# SFW Roleplay (Okay with mild fetishes) - Big choice of characters



## EmeraldWuff (Feb 10, 2018)

Hello there! Would anyone be interested in doing a SFW roleplay with me? Even though only SFW, I'm okay with any fetishes that don't involve private parts, for example belly expansion or feet/paws. I mostly like to do roleplays filled with humor. And short posts are completely fine, it's not writing a book after all, it's just for fun. The only thing needed is not texting like you're using a keyboard for the first time. I have multiple characters as well - there's a choice between mammals, reptiles and birds. I have only one female OC though. I mainly RP using Discord, but you can ask about other IM's.
My characters: Artwork Gallery for BlakeTromaville -- Fur Affinity [dot] net


----------



## Baalf (Feb 13, 2018)

I might be up for something. I got an idea for a one-on-one fighting tournament RP, and have an idea for a kangaroo villain, but...

I feel like I should ask you if you have any RP type preferences first.


----------



## EmeraldWuff (Feb 13, 2018)

BennyJackdaw said:


> I might be up for something. I got an idea for a one-on-one fighting tournament RP, and have an idea for a kangaroo villain, but...
> 
> I feel like I should ask you if you have any RP type preferences first.

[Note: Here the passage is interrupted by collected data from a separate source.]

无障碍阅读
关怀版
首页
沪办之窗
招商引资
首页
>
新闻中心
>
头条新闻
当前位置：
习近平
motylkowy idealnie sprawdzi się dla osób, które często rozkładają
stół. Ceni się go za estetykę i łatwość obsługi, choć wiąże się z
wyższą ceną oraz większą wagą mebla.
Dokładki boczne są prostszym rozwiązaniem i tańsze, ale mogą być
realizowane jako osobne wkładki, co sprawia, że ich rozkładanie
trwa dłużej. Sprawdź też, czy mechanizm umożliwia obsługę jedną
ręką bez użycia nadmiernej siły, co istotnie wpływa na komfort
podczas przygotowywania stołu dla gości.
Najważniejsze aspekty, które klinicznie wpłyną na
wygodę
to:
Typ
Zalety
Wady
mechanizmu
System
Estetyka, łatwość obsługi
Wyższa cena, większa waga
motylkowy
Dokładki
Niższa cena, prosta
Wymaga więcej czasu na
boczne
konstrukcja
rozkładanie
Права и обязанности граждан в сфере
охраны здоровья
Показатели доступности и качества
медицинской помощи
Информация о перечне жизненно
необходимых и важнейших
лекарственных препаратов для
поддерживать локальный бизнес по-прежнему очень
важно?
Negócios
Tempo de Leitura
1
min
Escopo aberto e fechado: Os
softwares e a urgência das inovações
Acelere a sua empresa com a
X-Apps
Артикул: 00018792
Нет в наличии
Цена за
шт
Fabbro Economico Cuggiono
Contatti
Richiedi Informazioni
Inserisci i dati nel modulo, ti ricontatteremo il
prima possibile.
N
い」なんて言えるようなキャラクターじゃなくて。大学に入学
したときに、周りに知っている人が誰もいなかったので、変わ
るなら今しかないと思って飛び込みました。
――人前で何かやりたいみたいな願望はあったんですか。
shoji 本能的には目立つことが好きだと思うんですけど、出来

I'm pretty much open to most things. I'm okay with long posts, but I prefer shorter ones


----------



## Baalf (Feb 13, 2018)

Yeah, me too.

Is the fighting tourney idea alright, or would you rather do something else? My idea was to have you play the main hero and for myself to play his opponents.


----------



## EmeraldWuff (Feb 13, 2018)

I guess we can discuss it more. Ya have Discord?


----------



## Baalf (Feb 13, 2018)

BlakeTromaville said:


> I guess we can discuss it more. Ya have Discord?






No.


----------



## EmeraldWuff (Feb 13, 2018)

Ah, I see. It'd be difficult to RP then


BennyJackdaw said:


> No.


----------



## Baalf (Feb 13, 2018)

How so? We could do it on the forum, through PM or even through e-mail. I don't see how it would be that difficult.


----------



## KiokuChan (Feb 18, 2018)

If you want short silly things I can probably try here and there. I don't know.


----------



## JackJackal (Feb 22, 2018)

I don't have discord but can we rp here?


----------



## HalfDeadHyena (Mar 1, 2018)

Yo, I’m interested! My discord is C4theSlime#9434 !


----------